** BEGIN Excerpt to read **

Socially, having a legally-recognised place of worship gives a religious community a high social standing and helps their followers not to be marginalised. This is important in Turkish society – not least for those communities whose followers are at risk of violent attack.
Theoretically possible, but in practice..
Legally, it has been since 2003 theoretically possible to establish places of worship other than mosques, under legal changes brought in because of the European Union accession process. But local authorities are allowed wide discretion in granting permission this.
Local planning regulations, prepared by municipalities, have detailed Implementation Guidelines for what are referred to as “religious facilities”. These guidelines also contain detailed structural and construction requirements. For example, the Greater Izmir Municipality’s Guidelines require a place of worship to have an at least 2,500 square metre [3,000 square yard] plot of land in newly developing areas. This is beyond the means of small religious communities, and in any case they normally do not want such large buildings. Also, as religious communities cannot legally exist, how can they buy land and build buildings as themselves?
Protestant communities for example, which have mainly been founded since 1980, would like to build or establish legally-recognised places of worship. Since 2003 one Protestant foundation (not a church) – the Istanbul Protestan Vakfi – has had in 2006 its building granted the status of place of worship. But more than than 20 applications have been turned down for various reasons.

** END Excerpt to read **

**Job:** Copy out the whole text on places of worship in Turkey word for word.

** BEGIN Listing **

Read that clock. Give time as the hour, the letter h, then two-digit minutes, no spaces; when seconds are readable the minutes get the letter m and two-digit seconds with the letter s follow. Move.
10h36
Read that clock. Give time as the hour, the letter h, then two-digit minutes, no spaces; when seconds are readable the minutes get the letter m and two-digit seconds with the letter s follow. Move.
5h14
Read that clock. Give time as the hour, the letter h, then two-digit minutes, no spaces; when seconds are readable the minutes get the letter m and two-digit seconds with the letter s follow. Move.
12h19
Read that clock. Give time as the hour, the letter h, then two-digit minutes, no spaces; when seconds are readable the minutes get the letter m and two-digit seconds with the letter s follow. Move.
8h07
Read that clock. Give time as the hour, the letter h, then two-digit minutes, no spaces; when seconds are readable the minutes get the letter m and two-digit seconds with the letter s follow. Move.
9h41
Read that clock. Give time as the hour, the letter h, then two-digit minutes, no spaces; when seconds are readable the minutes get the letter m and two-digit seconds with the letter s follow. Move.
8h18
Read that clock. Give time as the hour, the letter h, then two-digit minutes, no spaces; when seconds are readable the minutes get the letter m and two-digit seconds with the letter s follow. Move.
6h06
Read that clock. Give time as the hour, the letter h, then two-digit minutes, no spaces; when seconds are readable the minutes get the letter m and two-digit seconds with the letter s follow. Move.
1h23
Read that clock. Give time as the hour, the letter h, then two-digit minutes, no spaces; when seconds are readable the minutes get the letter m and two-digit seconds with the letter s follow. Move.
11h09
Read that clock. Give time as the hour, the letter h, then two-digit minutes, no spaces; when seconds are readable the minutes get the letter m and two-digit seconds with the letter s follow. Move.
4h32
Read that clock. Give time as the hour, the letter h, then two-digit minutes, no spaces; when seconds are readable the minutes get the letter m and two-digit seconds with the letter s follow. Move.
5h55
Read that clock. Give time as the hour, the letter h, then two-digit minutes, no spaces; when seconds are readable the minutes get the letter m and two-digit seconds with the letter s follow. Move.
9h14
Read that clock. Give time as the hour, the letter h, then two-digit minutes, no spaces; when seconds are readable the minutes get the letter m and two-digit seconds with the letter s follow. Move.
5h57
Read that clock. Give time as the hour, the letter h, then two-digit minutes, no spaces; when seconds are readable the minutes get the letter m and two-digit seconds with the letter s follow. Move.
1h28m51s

** END Listing **

**Reply to the exercise:**
Socially, having a legally-recognised place of worship gives a religious community a high social standing and helps their followers not to be marginalised. This is important in Turkish society – not least for those communities whose followers are at risk of violent attack.
Theoretically possible, but in practice..
Legally, it has been since 2003 theoretically possible to establish places of worship other than mosques, under legal changes brought in because of the European Union accession process. But local authorities are allowed wide discretion in granting permission this.
Local planning regulations, prepared by municipalities, have detailed Implementation Guidelines for what are referred to as “religious facilities”. These guidelines also contain detailed structural and construction requirements. For example, the Greater Izmir Municipality’s Guidelines require a place of worship to have an at least 2,500 square metre [3,000 square yard] plot of land in newly developing areas. This is beyond the means of small religious communities, and in any case they normally do not want such large buildings. Also, as religious communities cannot legally exist, how can they buy land and build buildings as themselves?
Protestant communities for example, which have mainly been founded since 1980, would like to build or establish legally-recognised places of worship. Since 2003 one Protestant foundation (not a church) – the Istanbul Protestan Vakfi – has had in 2006 its building granted the status of place of worship. But more than than 20 applications have been turned down for various reasons.